以微軟為例,美國聯邦貿易委員會在1990年對這家軟件公司的捆綁銷售做法展開調查,8年后,美國司法部跟進調查。當時,該公司的Windows操作系統占個人電腦市場的90%。美國司法部最終對微軟提出起訴,聲稱其內置于Windows系統中的Internet Explorer瀏覽器對Netscape等其他網頁瀏覽器具有不公平的優勢。
在2000年,一名聯邦法官下令將微軟拆分為幾個單獨的實體,然而上訴法庭推翻了此項裁決。美國司法部和微軟最終在2002年達成和解,距離監管機構展開調查開始足足歷時12年。微軟最后被要求向計算機制造商提供同樣的Windows許可合同,讓其他公司可以更平等地進入瀏覽器市場;另外,微軟的業務實踐還需要接受9年的法庭監督。

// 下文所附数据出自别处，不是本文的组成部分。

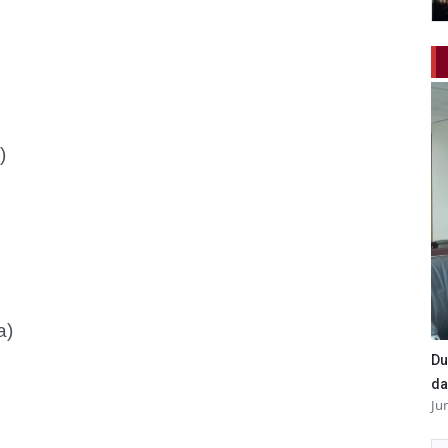
1)
ta)
Du
da
Ju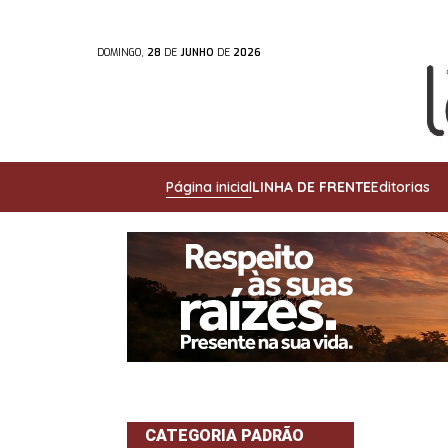
DOMINGO,
28
DE
JUNHO
DE
2026
Página inicial
LINHA DE FRENTE
Editorias
CATEGORIA PADRÃO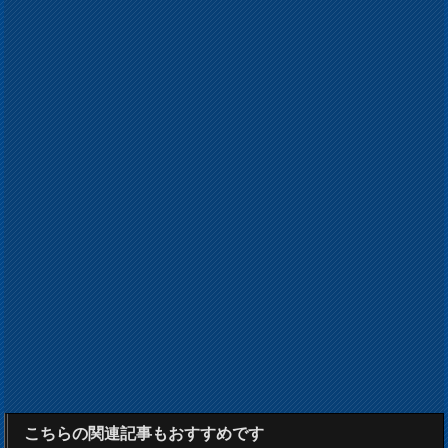
こちらの関連記事もおすすめです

這樣的懲罰結果,可說是雷聲大,雨點小。“美國司法部在那個案例中并未取得太大的成功。”麥卡林斯說道,他當時是代表微軟的律師事務所Winston & Strawn的一名合伙人。
任何懲罰可能都不夠
這是麥卡林斯的最后一個論點:即便監管機構能夠成功證明四家大公司的其中之一有反競爭行為,其懲罰多半是巨額罰金的民事判決,對于這些獲利豐厚的業界巨頭而言可能無法起到有效的嚇阻作用。此外,反壟斷司在稍早時宣布,他們對于所謂的“行為補救措施”不感興趣。因此,如果反壟斷司確實找到了起訴的理由,他們就需要確定最終的結果會是結構補救措施。

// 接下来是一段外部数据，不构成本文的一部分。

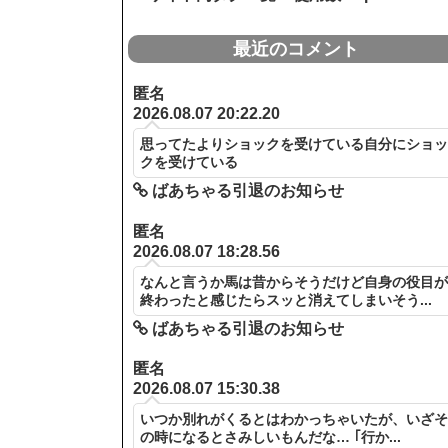
最近のコメント
匿名
2026.08.07 20:22.20
思ってたよりショックを受けている自分にショ
クを受けている
ばあちゃる引退のお知らせ
匿名
2026.08.07 18:28.56
なんと言うか馬は昔からそうだけど自身の役目
終わったと感じたらスッと消えてしまいそう...
ばあちゃる引退のお知らせ
匿名
2026.08.07 15:30.38
いつか別れがくるとはわかっちゃいたが、いざ
の時になるとさみしいもんだな… ｢行か...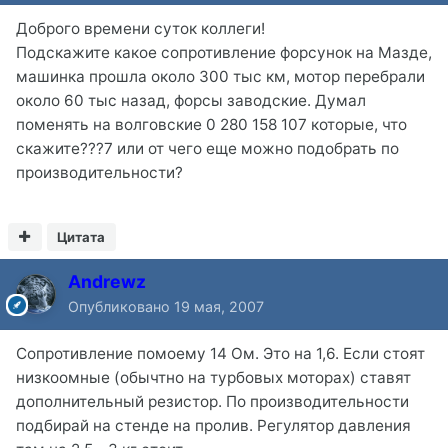
Доброго времени суток коллеги!
Подскажите какое сопротивление форсунок на Мазде,
машинка прошла около 300 тыс км, мотор перебрали
около 60 тыс назад, форсы заводские. Думал
поменять на волговские 0 280 158 107 которые, что
скажите???7 или от чего еще можно подобрать по
производительности?
Цитата
Andrewz
Опубликовано
19 мая, 2007
Сопротивление помоему 14 Ом. Это на 1,6. Если стоят
низкоомные (обычтно на турбовых моторах) ставят
дополнительный резистор. По производительности
подбирай на стенде на пролив. Регулятор давления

最壞的情況是,美國聯邦貿易委員會和美國司法部可能會強制進行資產剝離,類似于聯邦對微軟案件的裁決。然而,在麥卡林斯看來,資產剝離并不總是能夠及時抑制反競爭行為,特別是在那些不斷發生技術變化的市場。
例如,在1984年,美國聯邦政府將AT&T公司分成8家地區性電信供應商,也就是后來為人所知的“Baby Bells”小貝爾公司。然而在此之后,這些公司通過一系列的并購后重新合而為一。如今,憑借著收購手機公司和有線電視公司,AT&T的規模甚至比它在20世紀80年代的規模更大。
“看著今天電信業的景象,再看看當年的AT&T,你不禁要失笑:‘我無法相信我們竟然在那個過程上花費了這么多的時間與精力。’”麥卡林斯說道。
科技領域不斷變化
麥卡林斯認為,與其將時間和資源投在解體科技公司上,政府不如考慮采用更加慎重、靜觀其變的方式來對待變動較大的行業的競爭問題。隨著各類創新持續顛覆這些行業,公司依賴老舊技術或反應較慢的商業模式可能很快會發現自己不再受到消費者的青睞。
曾經位居美國零售業龍頭,以電話和郵購訂單叱咤零售業數十年的西爾斯公司就是一個例證。在它1969年的巔峰期,西爾斯的銷售額占美國經濟的1%。
“人們喜愛它。他們可以向西爾斯訂購一棟房子,確確實實的房子,然后房子就會被送來。”他說。“五十年前,西爾斯就是現在的亞馬遜。”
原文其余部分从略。